*Material for this exercise*
>>>

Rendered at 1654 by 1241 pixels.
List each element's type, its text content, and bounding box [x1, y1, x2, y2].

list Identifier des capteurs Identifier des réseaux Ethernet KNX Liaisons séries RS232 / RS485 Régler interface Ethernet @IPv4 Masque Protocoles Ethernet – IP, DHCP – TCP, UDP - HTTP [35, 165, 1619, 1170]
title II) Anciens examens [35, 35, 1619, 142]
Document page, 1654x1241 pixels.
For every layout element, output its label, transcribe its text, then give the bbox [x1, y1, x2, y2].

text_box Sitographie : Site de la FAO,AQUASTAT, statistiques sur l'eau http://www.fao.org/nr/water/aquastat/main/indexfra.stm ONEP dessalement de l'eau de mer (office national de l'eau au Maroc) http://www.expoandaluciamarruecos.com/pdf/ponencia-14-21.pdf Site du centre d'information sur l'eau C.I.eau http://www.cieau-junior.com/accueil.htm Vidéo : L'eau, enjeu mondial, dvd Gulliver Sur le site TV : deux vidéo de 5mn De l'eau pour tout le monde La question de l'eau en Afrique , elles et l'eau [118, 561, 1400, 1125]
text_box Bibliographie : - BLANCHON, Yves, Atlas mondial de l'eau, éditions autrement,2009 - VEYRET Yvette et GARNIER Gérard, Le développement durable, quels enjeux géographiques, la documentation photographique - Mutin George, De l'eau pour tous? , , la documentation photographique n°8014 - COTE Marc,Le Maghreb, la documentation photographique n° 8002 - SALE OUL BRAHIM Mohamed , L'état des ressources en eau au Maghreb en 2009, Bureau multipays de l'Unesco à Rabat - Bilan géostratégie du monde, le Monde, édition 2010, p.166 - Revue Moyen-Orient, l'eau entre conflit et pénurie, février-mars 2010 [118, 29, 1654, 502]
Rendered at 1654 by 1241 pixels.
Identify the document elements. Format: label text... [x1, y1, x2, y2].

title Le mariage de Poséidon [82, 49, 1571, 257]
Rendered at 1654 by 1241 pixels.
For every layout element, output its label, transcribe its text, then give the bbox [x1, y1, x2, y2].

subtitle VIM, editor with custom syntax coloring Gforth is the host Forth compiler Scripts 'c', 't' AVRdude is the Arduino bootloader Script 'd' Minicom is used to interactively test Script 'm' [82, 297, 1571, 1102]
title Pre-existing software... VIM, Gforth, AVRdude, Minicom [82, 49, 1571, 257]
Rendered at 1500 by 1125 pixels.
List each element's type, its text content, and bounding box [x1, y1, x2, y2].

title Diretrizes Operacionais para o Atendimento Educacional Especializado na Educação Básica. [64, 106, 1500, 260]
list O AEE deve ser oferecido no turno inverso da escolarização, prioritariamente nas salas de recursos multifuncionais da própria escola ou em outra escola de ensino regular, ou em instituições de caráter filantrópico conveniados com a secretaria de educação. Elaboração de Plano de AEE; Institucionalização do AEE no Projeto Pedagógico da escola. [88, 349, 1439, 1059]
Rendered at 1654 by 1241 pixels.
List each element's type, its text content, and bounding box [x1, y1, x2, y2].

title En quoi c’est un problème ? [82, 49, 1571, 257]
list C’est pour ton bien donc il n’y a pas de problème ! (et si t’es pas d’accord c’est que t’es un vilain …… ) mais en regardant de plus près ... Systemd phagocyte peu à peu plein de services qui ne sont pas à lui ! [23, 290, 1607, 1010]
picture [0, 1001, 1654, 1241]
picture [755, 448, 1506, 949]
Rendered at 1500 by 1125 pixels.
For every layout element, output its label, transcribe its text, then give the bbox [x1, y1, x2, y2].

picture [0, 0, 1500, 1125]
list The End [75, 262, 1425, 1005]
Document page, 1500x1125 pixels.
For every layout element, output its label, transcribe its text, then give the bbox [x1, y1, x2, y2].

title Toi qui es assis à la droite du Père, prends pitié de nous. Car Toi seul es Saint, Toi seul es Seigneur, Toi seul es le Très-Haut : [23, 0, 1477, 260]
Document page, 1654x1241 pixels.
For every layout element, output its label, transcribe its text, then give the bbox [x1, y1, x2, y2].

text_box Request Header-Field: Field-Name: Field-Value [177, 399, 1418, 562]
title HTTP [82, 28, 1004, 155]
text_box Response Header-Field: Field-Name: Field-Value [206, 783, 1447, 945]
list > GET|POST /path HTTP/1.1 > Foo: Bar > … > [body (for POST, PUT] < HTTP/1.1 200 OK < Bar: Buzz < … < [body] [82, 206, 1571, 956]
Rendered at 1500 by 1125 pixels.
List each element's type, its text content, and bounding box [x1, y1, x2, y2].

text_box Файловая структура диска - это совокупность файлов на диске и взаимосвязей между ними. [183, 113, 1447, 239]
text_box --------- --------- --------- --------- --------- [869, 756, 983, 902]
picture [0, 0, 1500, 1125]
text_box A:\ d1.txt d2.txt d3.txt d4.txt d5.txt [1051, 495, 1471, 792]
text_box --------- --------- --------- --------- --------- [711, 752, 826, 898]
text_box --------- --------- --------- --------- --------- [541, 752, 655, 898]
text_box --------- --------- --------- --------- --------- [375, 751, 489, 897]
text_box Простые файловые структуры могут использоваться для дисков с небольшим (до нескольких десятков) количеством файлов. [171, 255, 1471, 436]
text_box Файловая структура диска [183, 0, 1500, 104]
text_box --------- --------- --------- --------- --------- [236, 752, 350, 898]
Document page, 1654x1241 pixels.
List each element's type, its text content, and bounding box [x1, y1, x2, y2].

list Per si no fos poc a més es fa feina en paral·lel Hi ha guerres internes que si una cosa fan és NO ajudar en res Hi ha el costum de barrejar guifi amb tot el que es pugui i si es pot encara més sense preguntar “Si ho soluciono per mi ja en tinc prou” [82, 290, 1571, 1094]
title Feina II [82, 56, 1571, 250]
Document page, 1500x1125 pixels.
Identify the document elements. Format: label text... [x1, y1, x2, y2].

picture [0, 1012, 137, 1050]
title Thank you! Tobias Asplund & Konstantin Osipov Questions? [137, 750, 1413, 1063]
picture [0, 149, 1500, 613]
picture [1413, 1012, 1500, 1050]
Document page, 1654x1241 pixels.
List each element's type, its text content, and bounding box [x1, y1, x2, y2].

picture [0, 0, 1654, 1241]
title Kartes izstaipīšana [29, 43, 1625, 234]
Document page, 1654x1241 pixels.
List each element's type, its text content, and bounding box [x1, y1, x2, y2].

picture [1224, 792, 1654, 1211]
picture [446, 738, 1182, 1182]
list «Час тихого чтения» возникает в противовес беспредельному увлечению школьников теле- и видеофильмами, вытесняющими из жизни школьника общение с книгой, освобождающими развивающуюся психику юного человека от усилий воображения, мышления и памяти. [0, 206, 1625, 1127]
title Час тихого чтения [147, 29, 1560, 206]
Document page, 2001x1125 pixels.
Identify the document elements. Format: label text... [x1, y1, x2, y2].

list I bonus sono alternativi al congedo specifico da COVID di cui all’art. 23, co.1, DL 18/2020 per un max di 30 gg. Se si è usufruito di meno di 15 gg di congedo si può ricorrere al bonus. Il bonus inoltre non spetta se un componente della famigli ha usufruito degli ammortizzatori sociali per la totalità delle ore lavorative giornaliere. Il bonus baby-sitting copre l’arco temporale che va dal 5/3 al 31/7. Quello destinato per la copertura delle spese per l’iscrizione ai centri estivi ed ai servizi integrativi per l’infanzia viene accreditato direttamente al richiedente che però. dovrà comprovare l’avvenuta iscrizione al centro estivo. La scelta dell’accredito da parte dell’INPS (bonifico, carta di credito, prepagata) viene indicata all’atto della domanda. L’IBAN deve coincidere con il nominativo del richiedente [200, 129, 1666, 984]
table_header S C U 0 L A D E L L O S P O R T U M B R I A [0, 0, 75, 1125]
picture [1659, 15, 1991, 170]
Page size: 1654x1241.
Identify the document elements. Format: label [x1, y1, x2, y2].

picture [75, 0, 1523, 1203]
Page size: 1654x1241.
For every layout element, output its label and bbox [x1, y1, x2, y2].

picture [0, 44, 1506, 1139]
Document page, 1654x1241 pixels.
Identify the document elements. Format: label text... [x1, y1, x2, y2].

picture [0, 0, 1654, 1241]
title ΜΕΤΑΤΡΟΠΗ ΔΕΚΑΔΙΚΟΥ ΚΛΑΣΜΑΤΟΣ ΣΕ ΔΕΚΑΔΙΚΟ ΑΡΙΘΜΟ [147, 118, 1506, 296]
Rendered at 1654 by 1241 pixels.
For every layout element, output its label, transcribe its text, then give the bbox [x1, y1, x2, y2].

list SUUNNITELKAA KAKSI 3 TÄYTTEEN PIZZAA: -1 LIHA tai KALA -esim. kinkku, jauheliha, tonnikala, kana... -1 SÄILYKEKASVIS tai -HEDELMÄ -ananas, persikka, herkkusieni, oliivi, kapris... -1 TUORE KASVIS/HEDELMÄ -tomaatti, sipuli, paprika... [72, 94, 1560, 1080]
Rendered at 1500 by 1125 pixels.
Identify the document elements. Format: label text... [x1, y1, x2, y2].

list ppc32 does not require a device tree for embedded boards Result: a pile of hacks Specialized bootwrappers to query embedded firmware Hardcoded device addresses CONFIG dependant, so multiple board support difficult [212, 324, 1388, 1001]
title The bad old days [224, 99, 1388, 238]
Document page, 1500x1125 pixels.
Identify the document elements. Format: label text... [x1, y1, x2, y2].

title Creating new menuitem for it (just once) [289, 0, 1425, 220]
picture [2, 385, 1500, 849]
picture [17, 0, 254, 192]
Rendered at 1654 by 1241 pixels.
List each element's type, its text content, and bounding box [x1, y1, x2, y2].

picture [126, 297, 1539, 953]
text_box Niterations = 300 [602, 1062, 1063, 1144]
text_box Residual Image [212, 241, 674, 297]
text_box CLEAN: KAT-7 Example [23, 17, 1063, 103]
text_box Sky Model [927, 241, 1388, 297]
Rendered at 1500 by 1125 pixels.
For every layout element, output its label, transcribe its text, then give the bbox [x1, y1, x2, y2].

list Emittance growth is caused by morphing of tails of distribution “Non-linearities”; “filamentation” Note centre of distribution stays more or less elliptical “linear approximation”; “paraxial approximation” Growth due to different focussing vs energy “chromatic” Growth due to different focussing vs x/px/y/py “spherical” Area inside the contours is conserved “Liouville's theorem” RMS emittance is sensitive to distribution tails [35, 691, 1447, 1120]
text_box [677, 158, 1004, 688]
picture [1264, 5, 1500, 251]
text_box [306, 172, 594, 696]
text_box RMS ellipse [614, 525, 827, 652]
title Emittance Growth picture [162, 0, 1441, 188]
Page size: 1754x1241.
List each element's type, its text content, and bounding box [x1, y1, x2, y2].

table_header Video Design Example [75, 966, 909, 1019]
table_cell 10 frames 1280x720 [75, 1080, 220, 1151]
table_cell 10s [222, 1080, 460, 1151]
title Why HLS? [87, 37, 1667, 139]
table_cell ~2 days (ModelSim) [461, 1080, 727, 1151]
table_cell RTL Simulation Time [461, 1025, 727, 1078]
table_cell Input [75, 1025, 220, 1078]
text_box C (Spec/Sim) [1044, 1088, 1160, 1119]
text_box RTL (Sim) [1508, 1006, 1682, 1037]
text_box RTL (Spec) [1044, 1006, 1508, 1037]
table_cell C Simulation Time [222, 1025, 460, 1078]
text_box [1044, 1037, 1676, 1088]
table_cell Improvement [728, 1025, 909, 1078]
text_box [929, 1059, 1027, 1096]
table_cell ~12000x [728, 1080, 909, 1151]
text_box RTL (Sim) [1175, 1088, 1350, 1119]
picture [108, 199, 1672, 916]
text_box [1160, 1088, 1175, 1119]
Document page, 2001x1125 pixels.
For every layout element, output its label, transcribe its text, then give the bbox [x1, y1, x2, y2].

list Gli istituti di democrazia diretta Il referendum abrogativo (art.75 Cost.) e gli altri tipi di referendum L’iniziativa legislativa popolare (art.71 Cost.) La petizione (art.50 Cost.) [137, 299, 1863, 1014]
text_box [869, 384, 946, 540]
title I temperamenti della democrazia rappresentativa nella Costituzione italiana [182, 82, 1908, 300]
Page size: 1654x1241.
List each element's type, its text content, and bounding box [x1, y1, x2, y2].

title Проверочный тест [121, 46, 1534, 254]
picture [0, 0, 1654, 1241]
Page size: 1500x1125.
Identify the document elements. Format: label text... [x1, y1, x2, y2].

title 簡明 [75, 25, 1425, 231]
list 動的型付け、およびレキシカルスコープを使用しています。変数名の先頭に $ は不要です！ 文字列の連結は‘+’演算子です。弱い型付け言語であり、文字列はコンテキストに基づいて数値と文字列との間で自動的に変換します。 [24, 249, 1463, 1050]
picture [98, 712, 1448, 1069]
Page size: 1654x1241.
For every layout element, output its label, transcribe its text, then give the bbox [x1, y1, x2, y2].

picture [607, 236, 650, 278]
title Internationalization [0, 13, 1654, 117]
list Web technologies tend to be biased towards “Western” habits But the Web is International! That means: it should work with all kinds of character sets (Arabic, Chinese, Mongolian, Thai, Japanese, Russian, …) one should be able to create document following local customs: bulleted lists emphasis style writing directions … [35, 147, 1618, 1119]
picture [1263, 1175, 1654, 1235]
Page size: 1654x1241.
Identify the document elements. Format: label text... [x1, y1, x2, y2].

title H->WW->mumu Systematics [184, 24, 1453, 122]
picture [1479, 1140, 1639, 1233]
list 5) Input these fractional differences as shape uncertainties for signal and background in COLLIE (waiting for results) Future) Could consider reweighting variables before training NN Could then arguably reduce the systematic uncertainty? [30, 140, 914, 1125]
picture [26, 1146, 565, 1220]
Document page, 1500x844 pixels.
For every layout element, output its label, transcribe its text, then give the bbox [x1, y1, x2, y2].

<<<

*Description of the task*
Reproduce the lines of the material verbatim, starting at the line containing "Document page, 1500x844 pixels." and continuing through the end of the material.

*Completed exercise*
Document page, 1500x844 pixels.
For every layout element, output its label, transcribe its text, then give the bbox [x1, y1, x2, y2].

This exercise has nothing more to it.